Federal Reserve Board Chairman Jerome Powell said the U.S. labor market has a long way to go to meet the central bank’s maximum employment goal.
Following the announcement Wednesday (Sept. 16) that the Fed would maintain low interest rates and inflation was on track to run above its 2 percent objective, Powell said the central bank doesn’t have a specific unemployment rate goal in mind, Reuters reported.
“Maximum employment is not something that can be reduced to a number the way inflation can,” he said. “It’s a range of factors. We’re not looking at a rule. We’re looking at a judgmental assessment.”
Instead, the chairman listed several factors that must be met before the Fed would view the economy at maximum employment, and consider raising interest rates. The menu includes wage growth and jobs across races.
Still, Powell said the Fed was limited in what it can do to fulfill those goals. He said it’s up to Capitol Hill to enact measures to help disadvantaged workers get jobs or address income inequality, the news outlet reported.
“We would like to get back to a strong labor market where wages are moving up, where people can find work, where labor force participation is holding up nicely,” Powell said. “That’s what we’d really love to get back to.”
Powell pointed out the unemployment rate fell to 8.4 percent in August, down from 14.7 percent in July, the highest rate since the onset of the pandemic.
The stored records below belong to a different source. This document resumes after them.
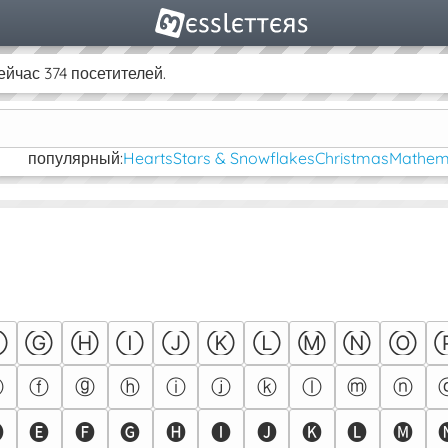
йчас 374 посетителей.
популярный:
Hearts
Stars & Snowflakes
Christmas
Mathema
Ⓕ
Ⓖ
Ⓗ
Ⓘ
Ⓙ
Ⓚ
Ⓛ
Ⓜ
Ⓝ
Ⓞ
ⓔ
ⓕ
ⓖ
ⓗ
ⓘ
ⓙ
ⓚ
ⓛ
ⓜ
ⓝ

🅔
🅕
🅖
🅗
🅘
🅙
🅚
🅛
🅜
In addition, he noted the number of Americans filing initial claims for unemployment benefits has dropped to below 1 million a week since the height of the crisis.
But the jobless claims numbers are still five times as high as it was before the pandemic, Powell said.
For the week ending Sept. 12, the advance figure for seasonally adjusted initial claims fell by 33,000 from the previous week’s revised level of 893,000.
“The overall picture is clear,” Powell said. “And that’s that the labor market has been recovering but that it’s a long way, a long way from maximum employment.”
Earlier this month, the ADP National Employment Report revealed private-sector employment increased by 428,000 jobs last month. That’s an improvement over the previous month’s 167,000 jobs, but still well below expectations. A survey of economists by Dow Jones had predicted a 1.17 million increase.